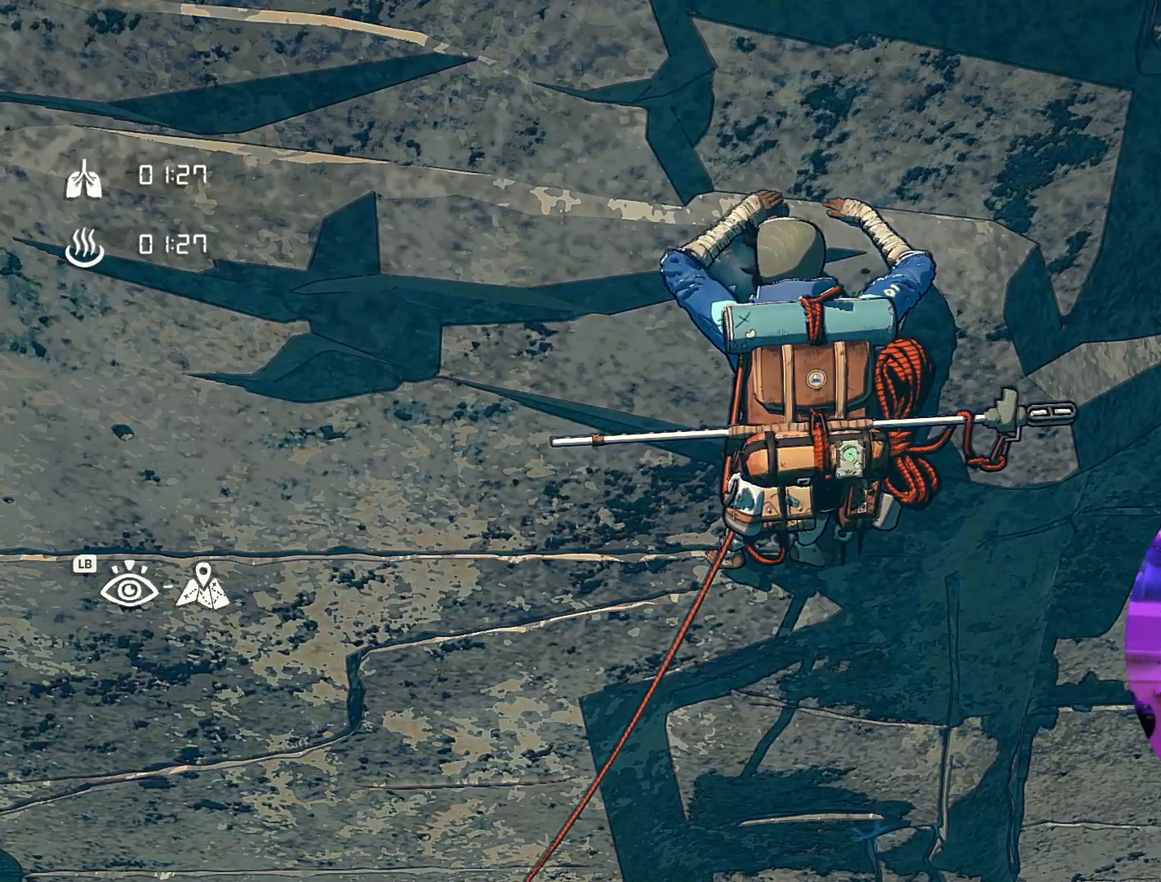
{"dt_ms": 500, "buttons": ["R1"], "left_stick": "center", "right_stick": "center", "events": [[83, "left_stick", "center"], [383, "R1", "down"]]}
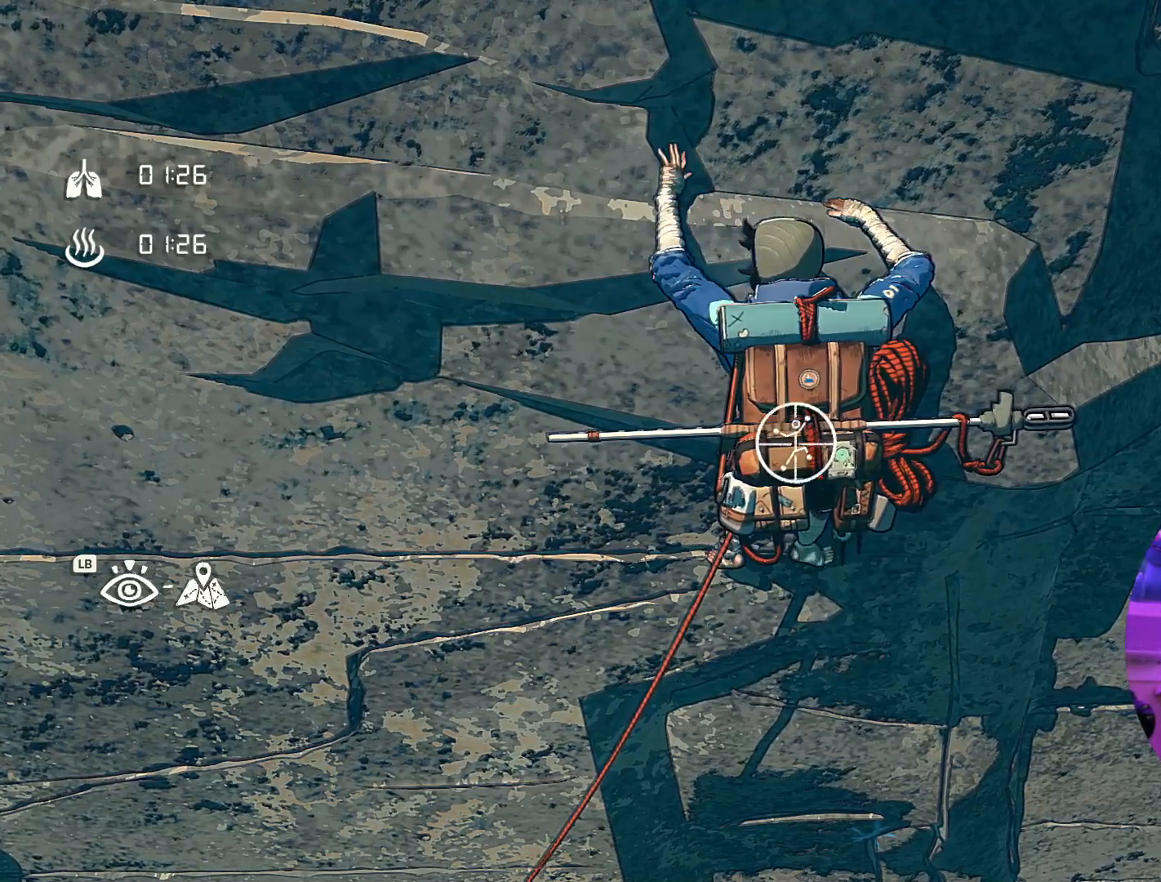
{"dt_ms": 500, "buttons": ["R1"], "left_stick": "center", "right_stick": "center", "events": []}
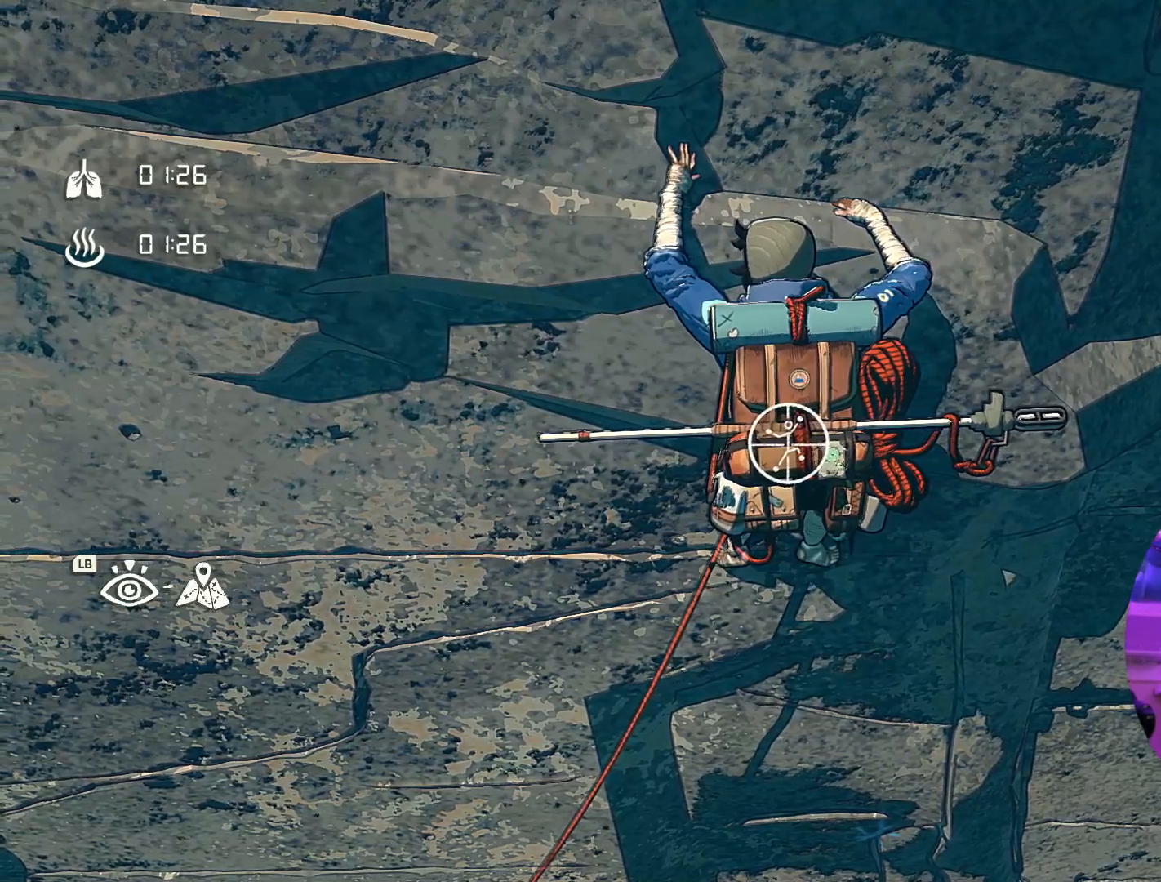
{"dt_ms": 500, "buttons": [], "left_stick": "up-left", "right_stick": "center", "events": [[217, "left_stick", "left"], [317, "left_stick", "up-left"], [500, "R1", "up"]]}
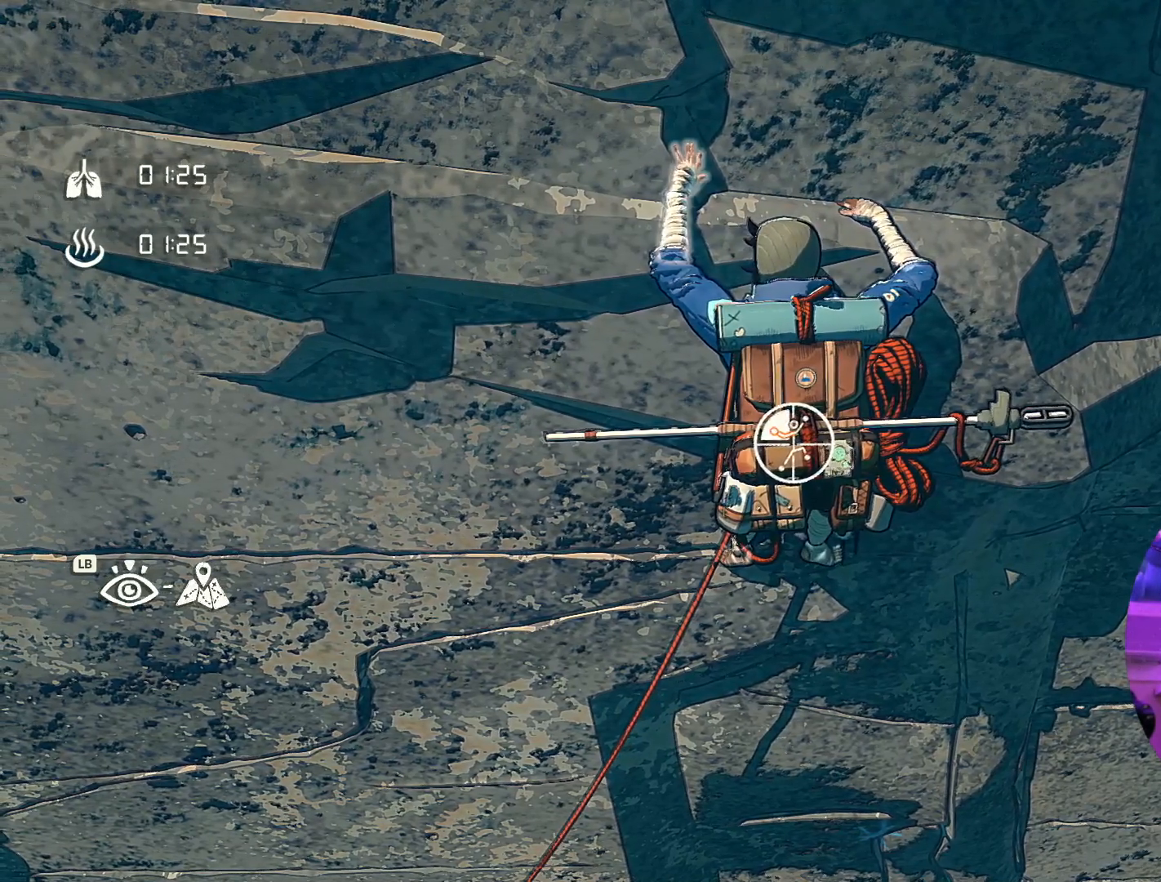
{"dt_ms": 500, "buttons": [], "left_stick": "right", "right_stick": "center", "events": [[50, "left_stick", "up-right"], [217, "left_stick", "right"]]}
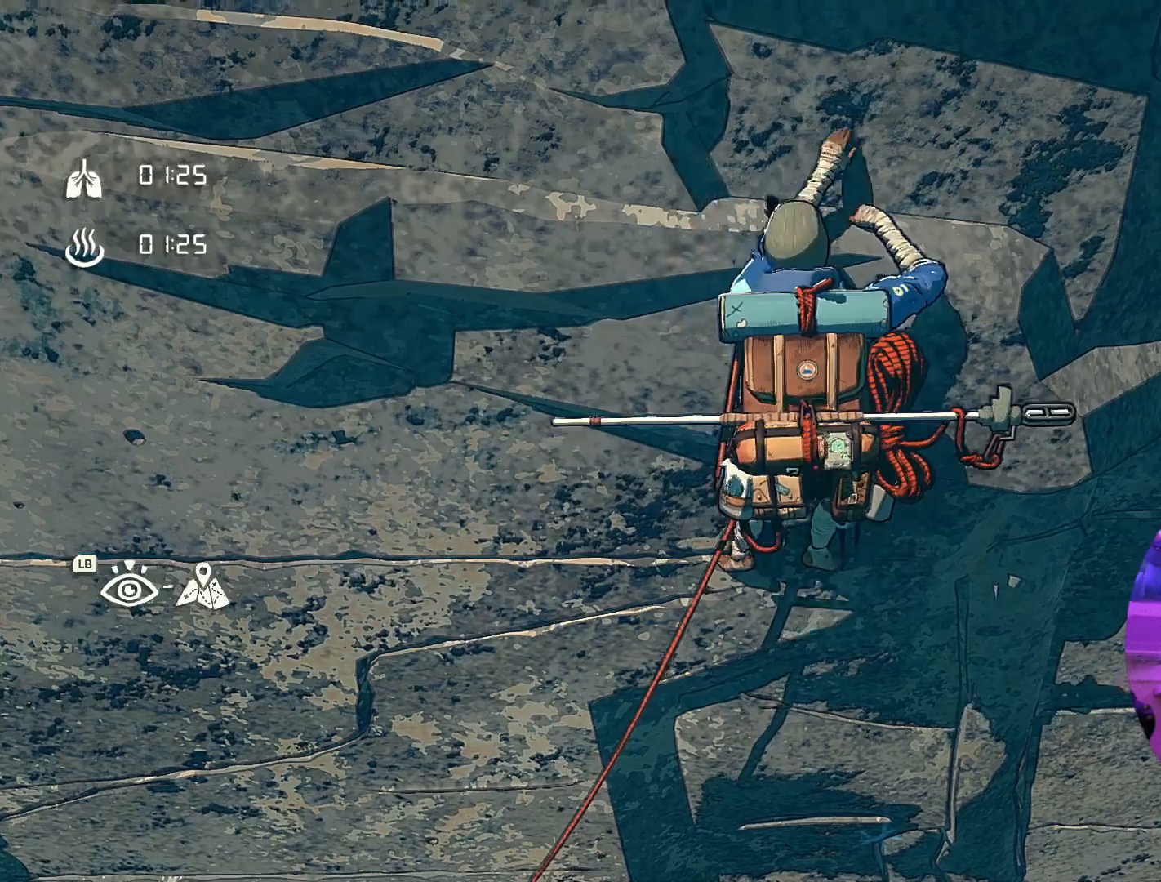
{"dt_ms": 500, "buttons": [], "left_stick": "center", "right_stick": "center", "events": [[100, "left_stick", "up"], [317, "left_stick", "up-right"], [433, "left_stick", "center"]]}
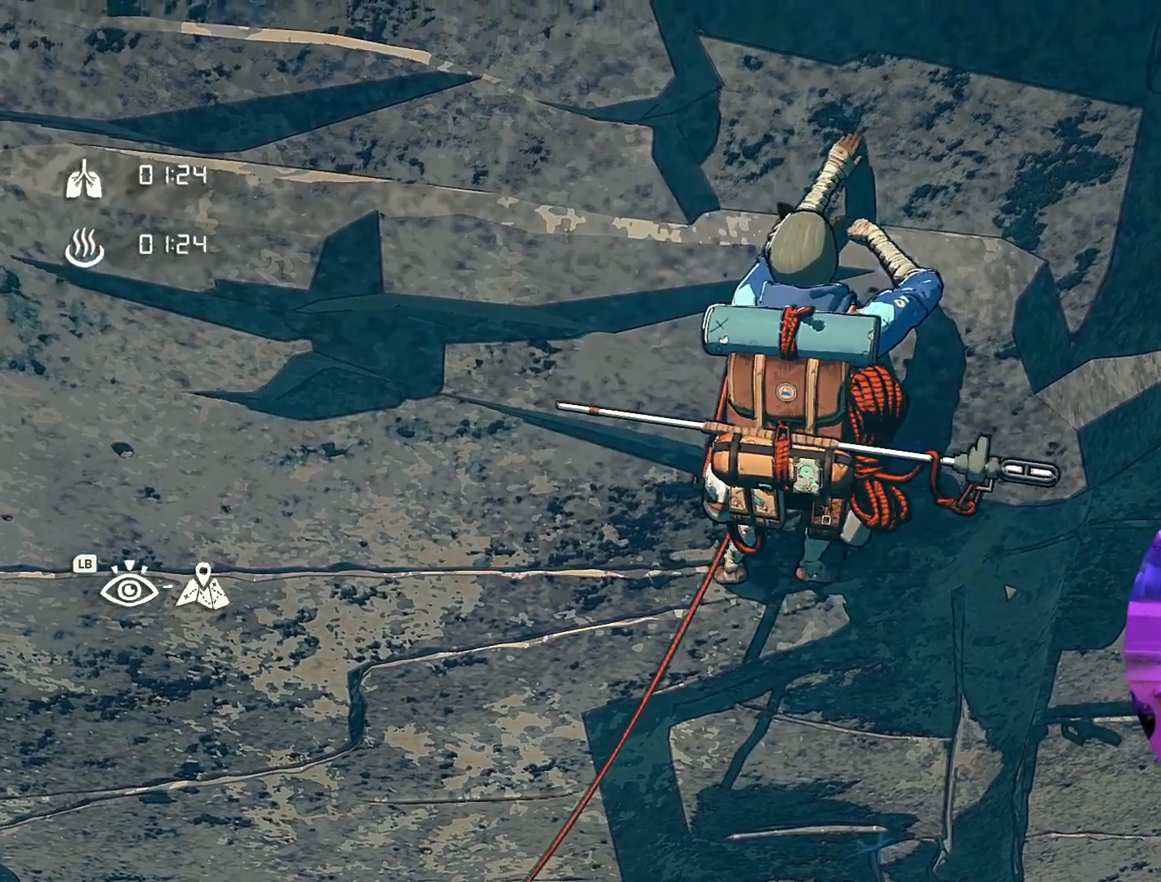
{"dt_ms": 1000, "buttons": [], "left_stick": "center", "right_stick": "center"}
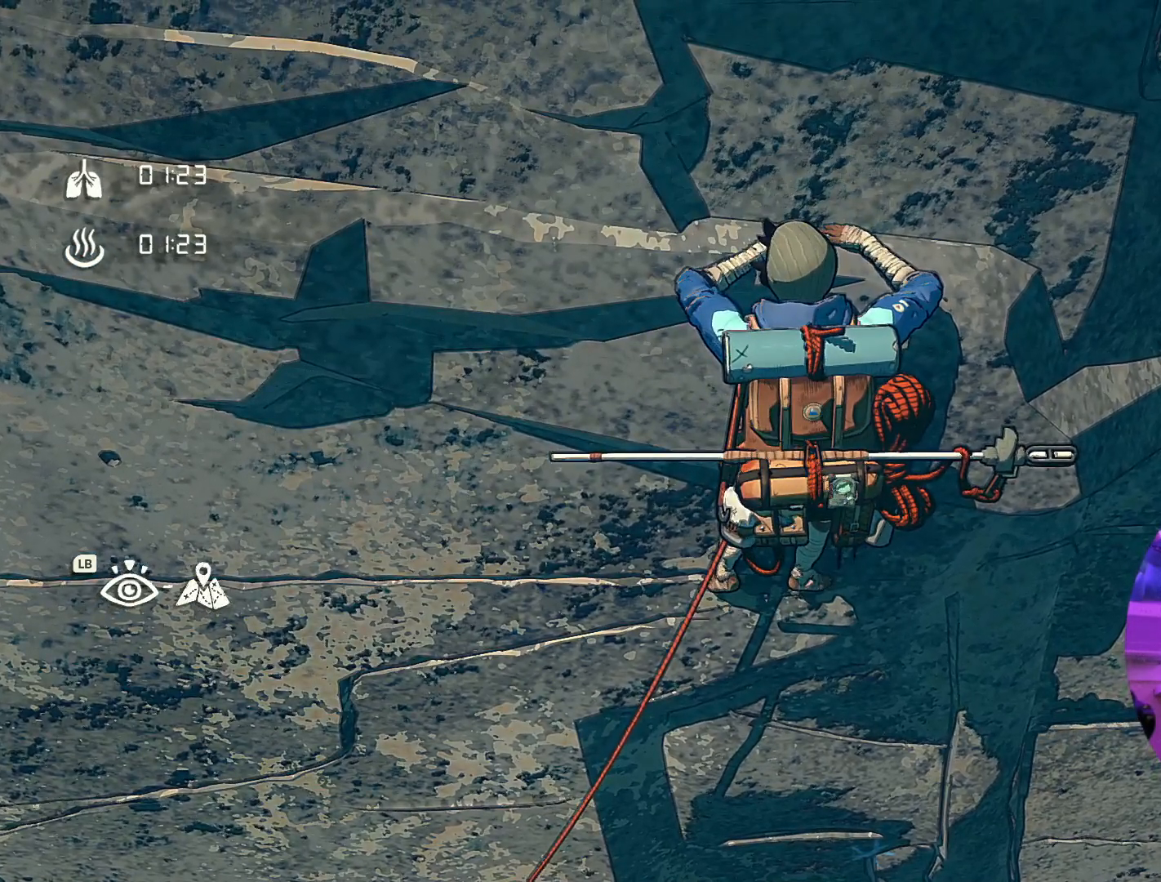
{"dt_ms": 500, "buttons": [], "left_stick": "center", "right_stick": "center", "events": [[50, "right_stick", "down"], [433, "right_stick", "center"]]}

• [Goal of the exercise]:
Each line of the data needs to be output exactly, with any image excluded.

• [Answer]:
{"dt_ms": 500, "buttons": ["R1"], "left_stick": "center", "right_stick": "center", "events": [[83, "left_stick", "center"], [383, "R1", "down"]]}
{"dt_ms": 500, "buttons": ["R1"], "left_stick": "center", "right_stick": "center", "events": []}
{"dt_ms": 500, "buttons": [], "left_stick": "up-left", "right_stick": "center", "events": [[217, "left_stick", "left"], [317, "left_stick", "up-left"], [500, "R1", "up"]]}
{"dt_ms": 500, "buttons": [], "left_stick": "right", "right_stick": "center", "events": [[50, "left_stick", "up-right"], [217, "left_stick", "right"]]}
{"dt_ms": 500, "buttons": [], "left_stick": "center", "right_stick": "center", "events": [[100, "left_stick", "up"], [317, "left_stick", "up-right"], [433, "left_stick", "center"]]}
{"dt_ms": 1000, "buttons": [], "left_stick": "center", "right_stick": "center"}
{"dt_ms": 500, "buttons": [], "left_stick": "center", "right_stick": "center", "events": [[50, "right_stick", "down"], [433, "right_stick", "center"]]}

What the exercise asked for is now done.